O Ministério dos Transportes tem seis projetos de trens intercidades para a locomoção de passageiros em fase de estudo

Novas linhas vão interligar regiões metropolitanas a outras cidades, em três regiões do Brasil. As linhas são: Brasília (DF) – Luziânia (GO); Londrina (PR) – Maringá (PR); Pelotas (RS) – Rio Grande (RS); Feira de Santana (BA) – Salvador (BA); Fortaleza (CE) – Sobral (CE); e São Luís (MA) – Itapecuru Mirim (MA).

Ideia é aproveitar malha ferroviária existente. “Ainda não há definição exata sobre quais trechos dessas ferrovias serão utilizados, pois essa decisão dependerá da conclusão dos estudos de viabilidade”, explicou o ministério em nota.

Estudos são de responsabilidade da Infra S.A. A empresa estatal, que atua em projetos de infraestrutura de transportes, especialmente ferroviários, é a responsável pela contratação e acompanhamento dos estudos, bem como pela revisão e aprovação dos resultados.

Ainda não há estimativa do preço da passagem. Segundo a pasta, “um dos pontos essenciais desses estudos é a definição de um preço viável para a população atendida”.

Data para o início das operações também não foi definida. Detalhes como tempo de viagem, número de paradas, velocidade média, capacidade de passageiros e serviços oferecidos a bordo devem ser divulgados na conclusão dos estudos.

Investimento usará recursos do Novo PAC. O Ministério dos Transportes explicou que os projetos foram incluídos no programa “de forma geral”, ou seja, “estão contemplados, mas ainda sem detalhes específicos”. A reportagem questionou a pasta sobre possíveis parcerias público-privadas, mas não obteve resposta.

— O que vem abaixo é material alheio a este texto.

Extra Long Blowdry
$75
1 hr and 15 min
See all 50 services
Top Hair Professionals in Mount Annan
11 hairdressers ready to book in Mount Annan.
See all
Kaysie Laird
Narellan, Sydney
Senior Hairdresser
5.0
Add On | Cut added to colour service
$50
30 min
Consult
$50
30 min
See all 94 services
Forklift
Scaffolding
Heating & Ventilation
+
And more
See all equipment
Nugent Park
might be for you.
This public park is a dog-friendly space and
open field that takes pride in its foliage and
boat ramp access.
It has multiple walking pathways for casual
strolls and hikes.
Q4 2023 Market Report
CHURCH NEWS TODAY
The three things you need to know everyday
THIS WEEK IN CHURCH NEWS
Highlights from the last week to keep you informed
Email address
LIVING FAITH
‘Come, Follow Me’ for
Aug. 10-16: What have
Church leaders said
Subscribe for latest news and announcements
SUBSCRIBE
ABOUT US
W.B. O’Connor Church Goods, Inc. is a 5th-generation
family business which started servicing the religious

BRASIL TEM SÓ DUAS LINHAS FERROVIÁRIAS DE LONGA DISTÂNCIA PARA TRANSPORTE DE PASSAGEIROS

Atualmente, o Brasil conta com apenas duas linhas regulares de longa distância para passageiros. São elas: Cariacica (ES) – Belo Horizonte (MG), com 905 km de extensão; e São Luís (MA) – Parauapebas (PA), com 892 km de extensão. Ambas são operadas pela Vale. Valores das passagens são acessíveis. Percurso completo da linha que liga Espírito Santo e Minas Gerais custa R$ 81 em classe econômica. Já o trajeto do Maranhão ao Pará sai por R$ 90.

NOTA DA REDAÇÃO:

Até meados de 1950/60/70 o Brasil tinha uma malha ferroviária respeitável. A partir daí começou o declínio. Sem investimentos para o setor, e com a construção de estradas de rodagem para atender sabe-se lá a quem, o negócio das ferrovias foi dando pra trás. Com o aumento das estradas de rodagem também veio o crescimento das empresas de transporte rodoviário e um abandono ainda mais profundo da Rede Ferroviária Federal. O que vemos hoje são estradas apinhadas de caminhões, de norte a sul de leste a oeste, trafegando por estradas que já se encontram saturadas. Mas a história vai em frente. Empresários viram políticos para defender seus próprios interesses e nunca o interesse do povo. Vejam quantos empresários os partidos possuem. E praticamente 95% deles são de partidos de direita que compõem o Centrão. E pior, eles ainda falam grosso. O povo serve apenas para enriquecer mais e mais essa casta de ‘políticos’ que não honra o voto de quem os elegeu. Por seu lado, o governo Lula vem entregando como pode os investimentos ao país, buscando melhorar a vida do povo, apesar do Banco Central e seus juros nas nuvens, e do Centrão e de algumas mídias que jogam contra o País. Por isso que eu sempre digo: “O Brasil não é para amadores”! (L. Pimentel).